::: Excerpted data :::

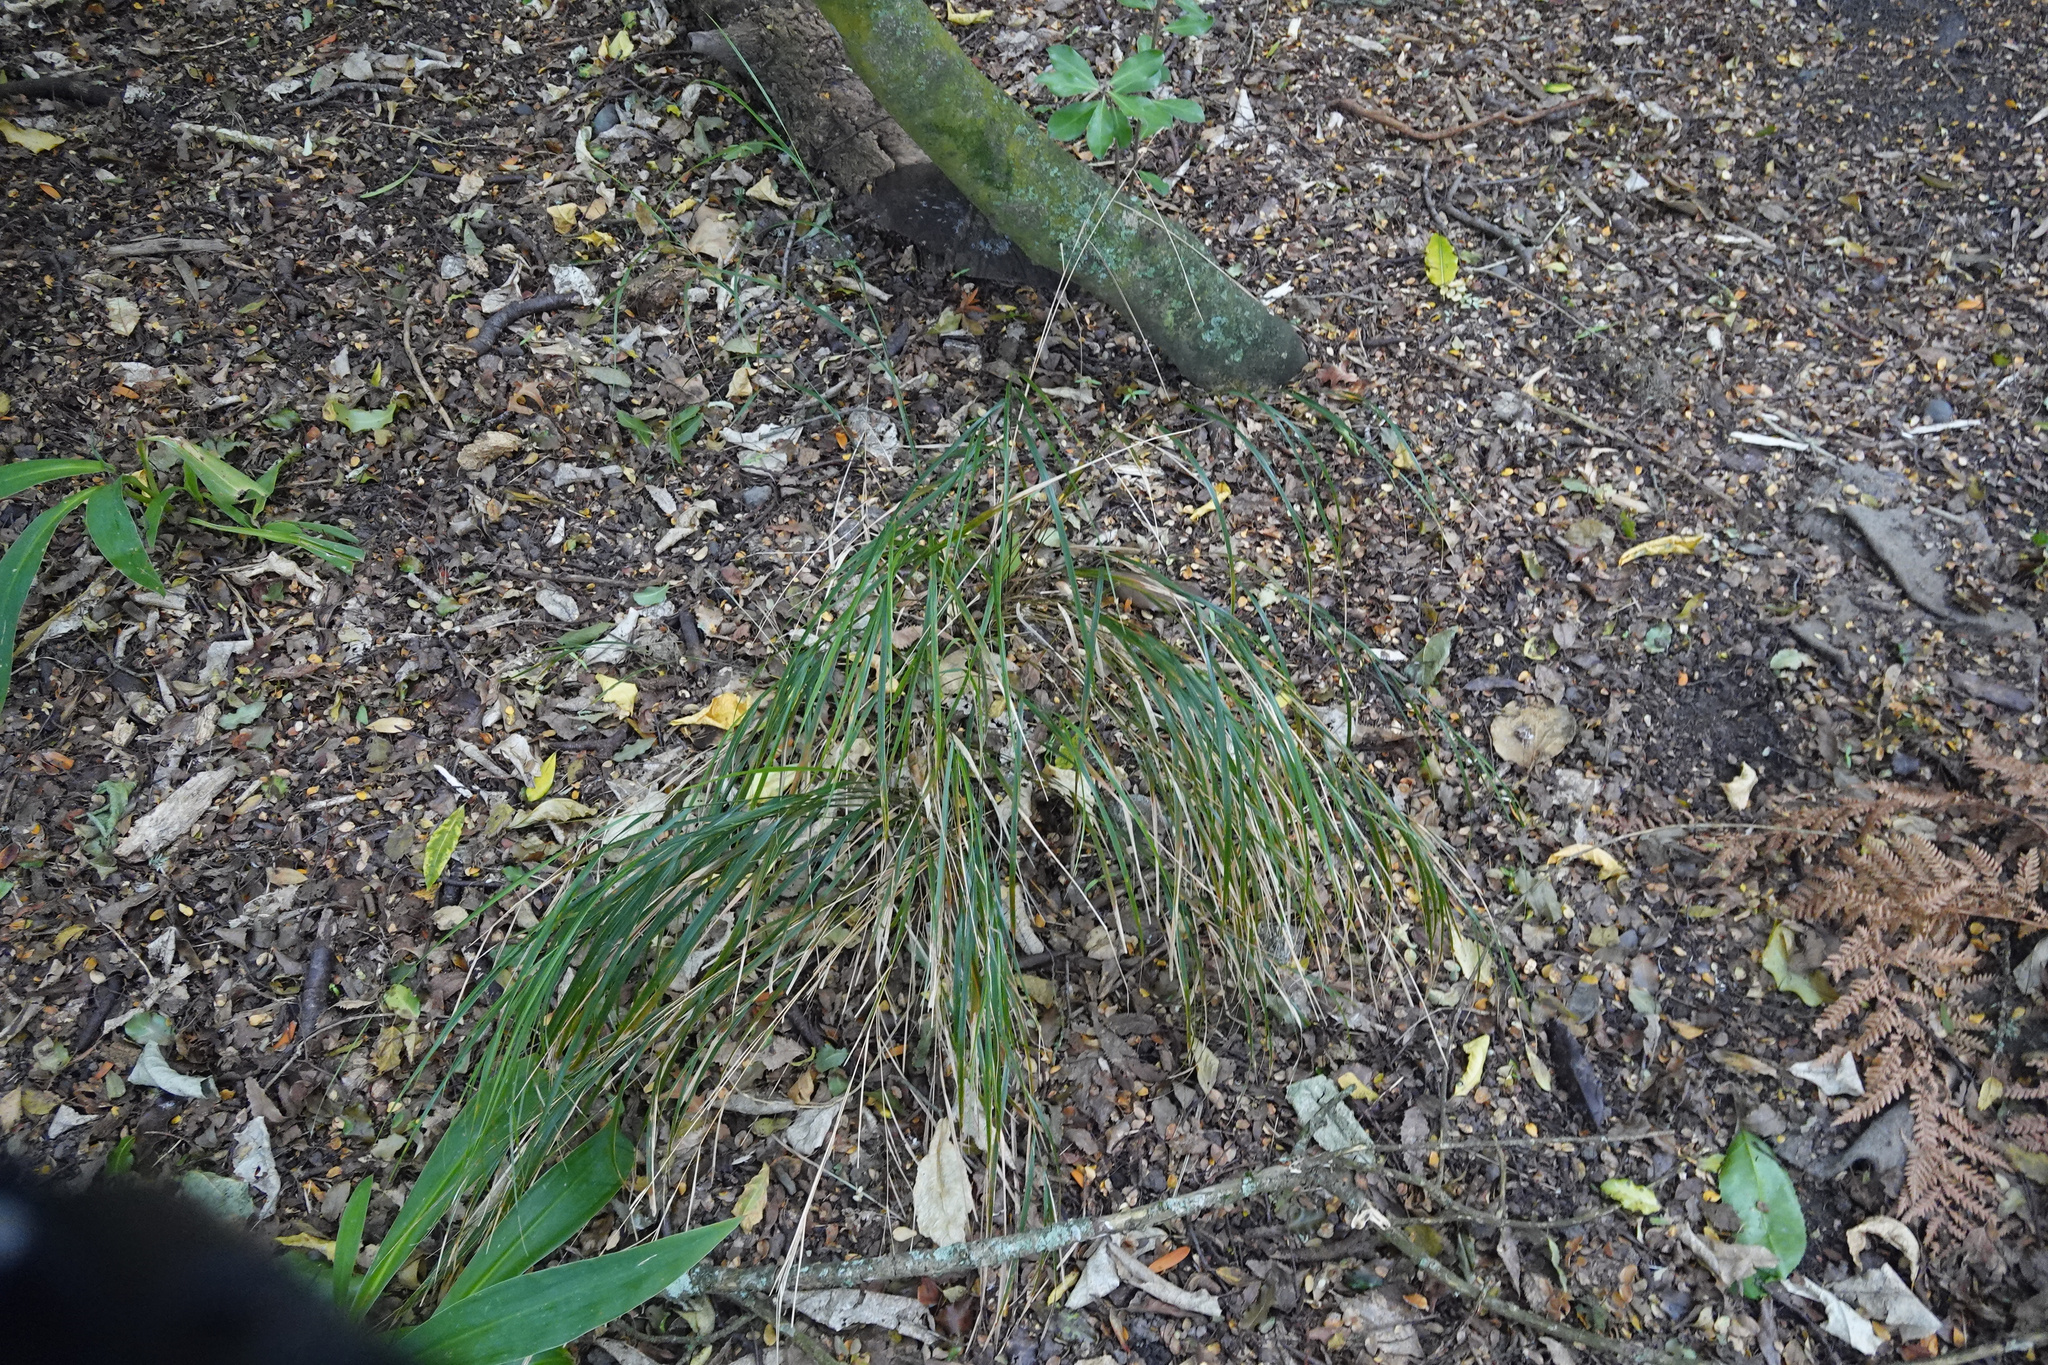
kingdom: Plantae
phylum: Tracheophyta
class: Liliopsida
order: Poales
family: Poaceae
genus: Anemanthele
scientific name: Anemanthele lessoniana
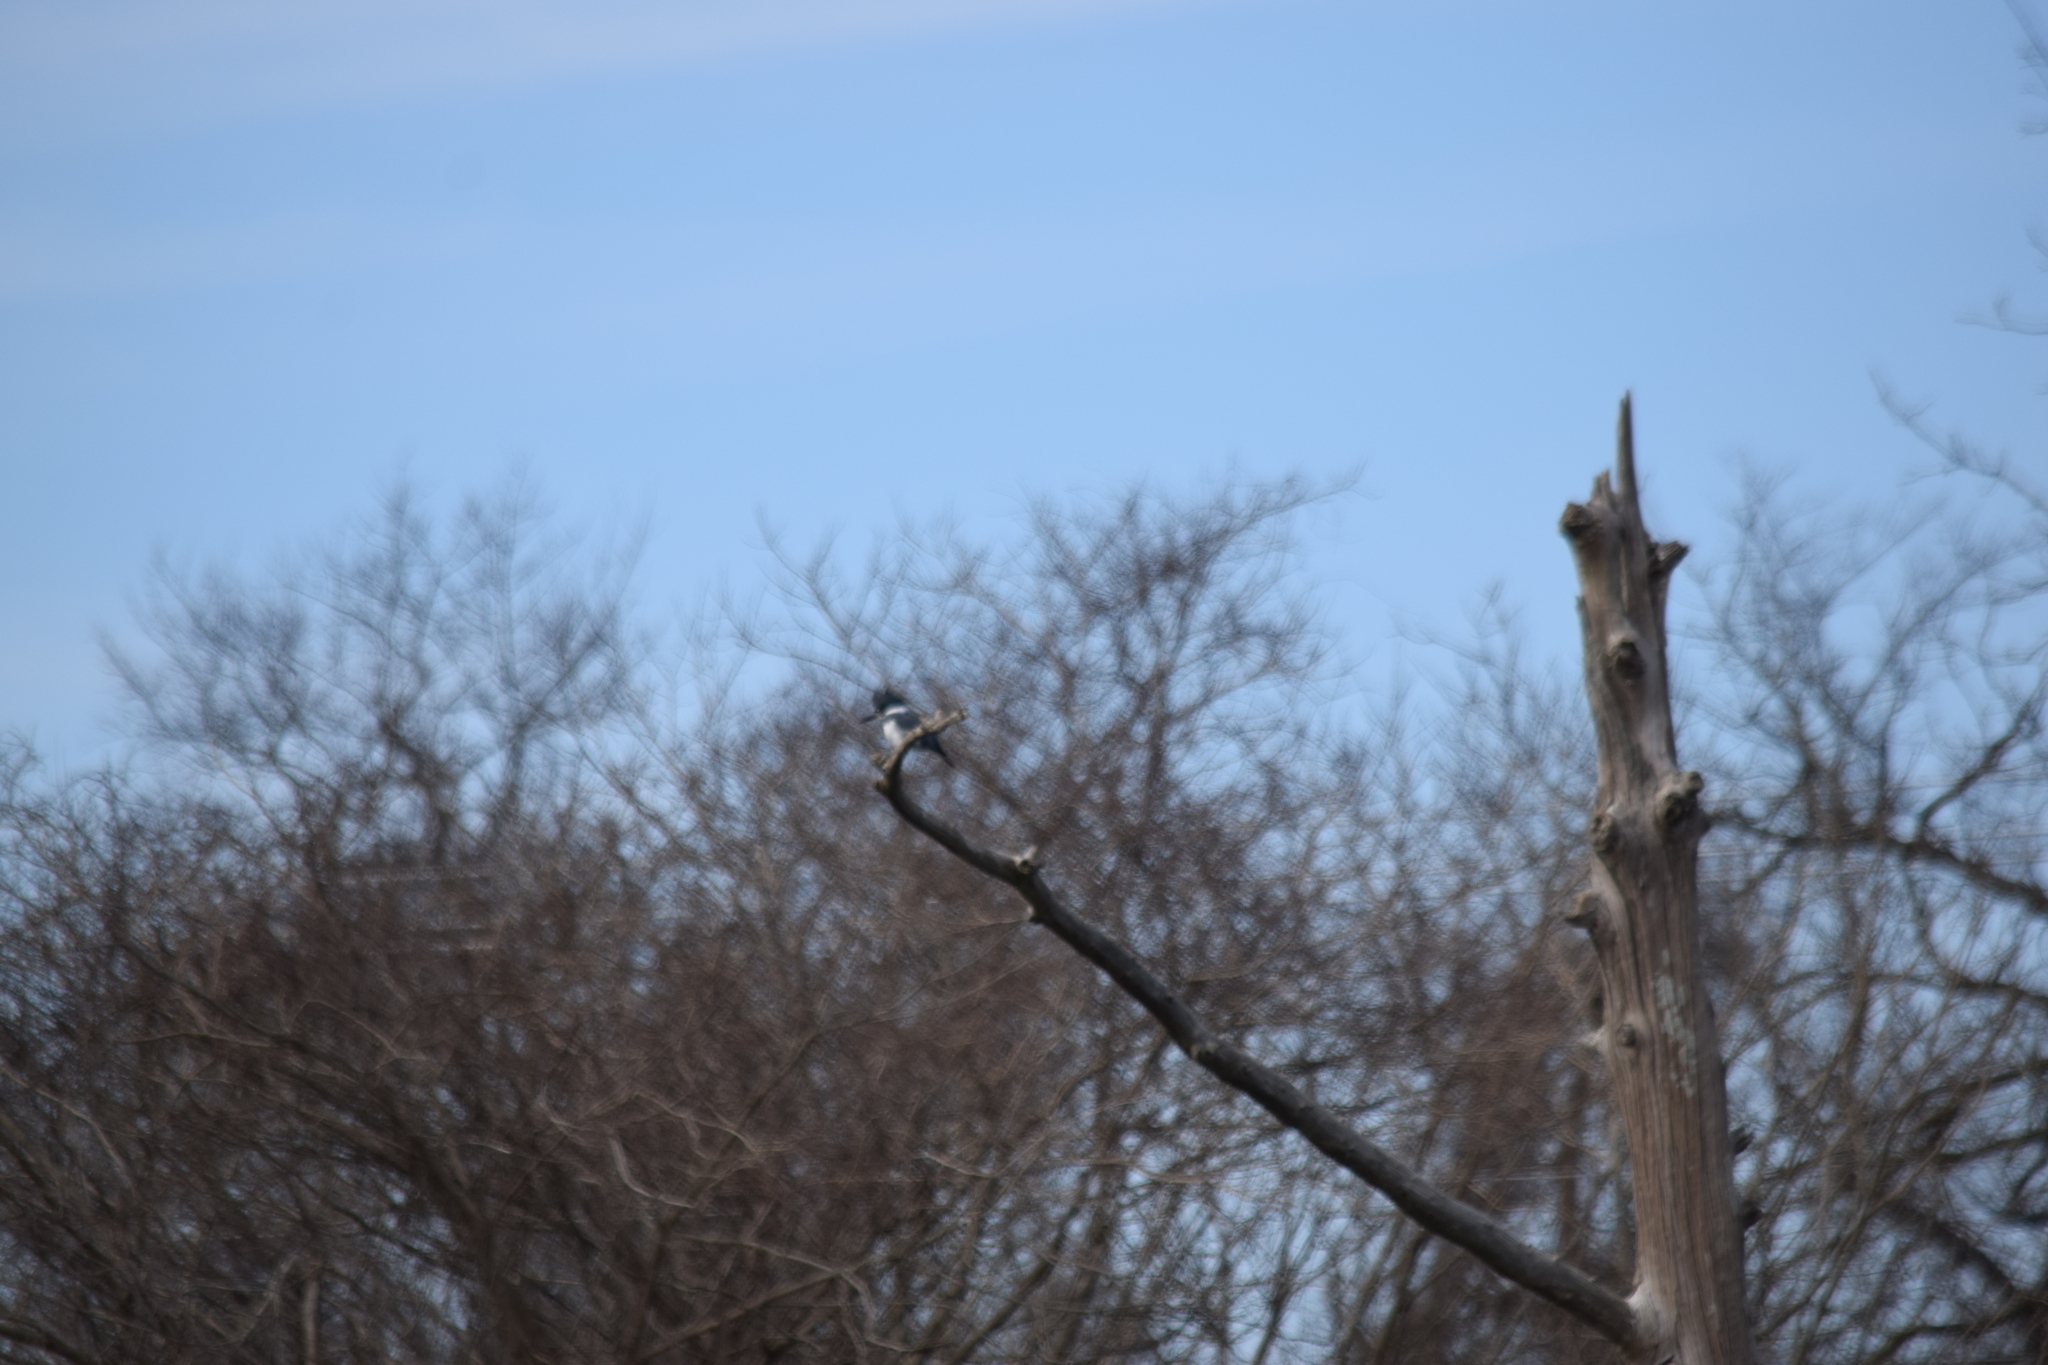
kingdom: Animalia
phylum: Chordata
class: Aves
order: Coraciiformes
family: Alcedinidae
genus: Megaceryle
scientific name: Megaceryle alcyon
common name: Belted kingfisher
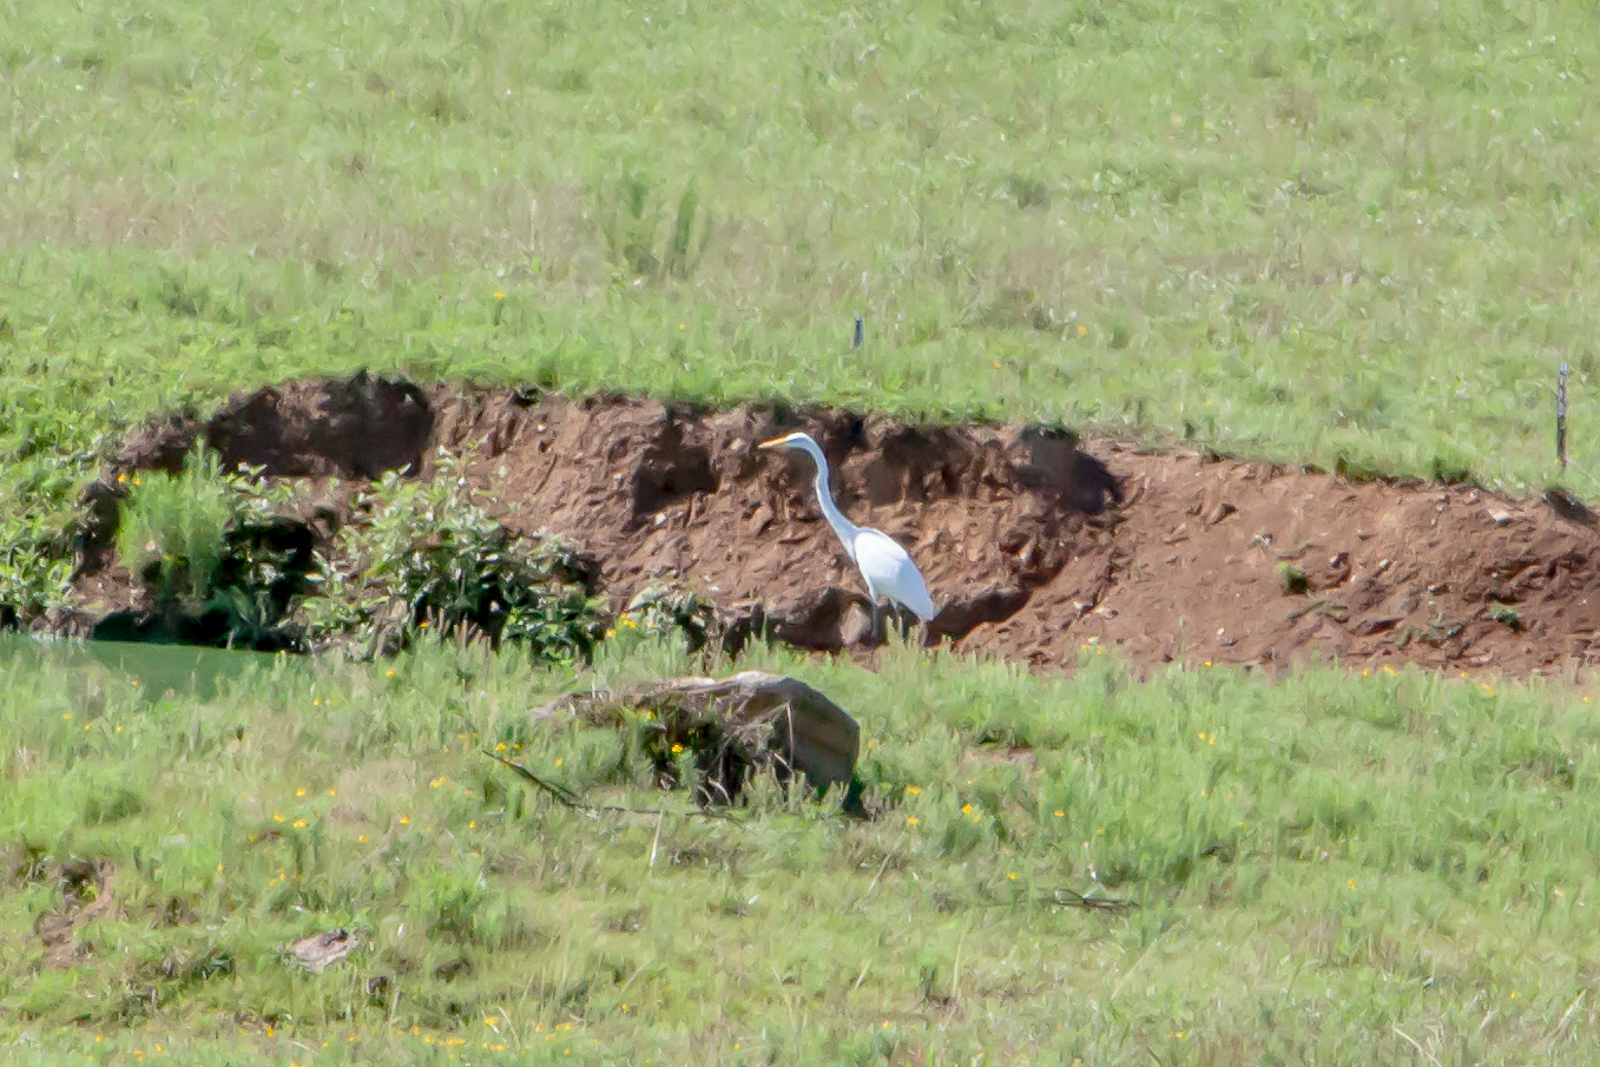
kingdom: Animalia
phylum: Chordata
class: Aves
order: Pelecaniformes
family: Ardeidae
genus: Ardea
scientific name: Ardea alba
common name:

:::

*Work to complete:*
Convert the rows from the line with "family: Alcedinidae" through the final line into a Markdown table with the columns Number and Line, numbering each line in order. Omit blank lines and the pictures.

*Result of the exercise:*
| Number | Line |
|---|---|
| 1 | family: Alcedinidae |
| 2 | genus: Megaceryle |
| 3 | scientific name: Megaceryle alcyon |
| 4 | common name: Belted kingfisher |
| 5 | kingdom: Animalia |
| 6 | phylum: Chordata |
| 7 | class: Aves |
| 8 | order: Pelecaniformes |
| 9 | family: Ardeidae |
| 10 | genus: Ardea |
| 11 | scientific name: Ardea alba |
| 12 | common name: |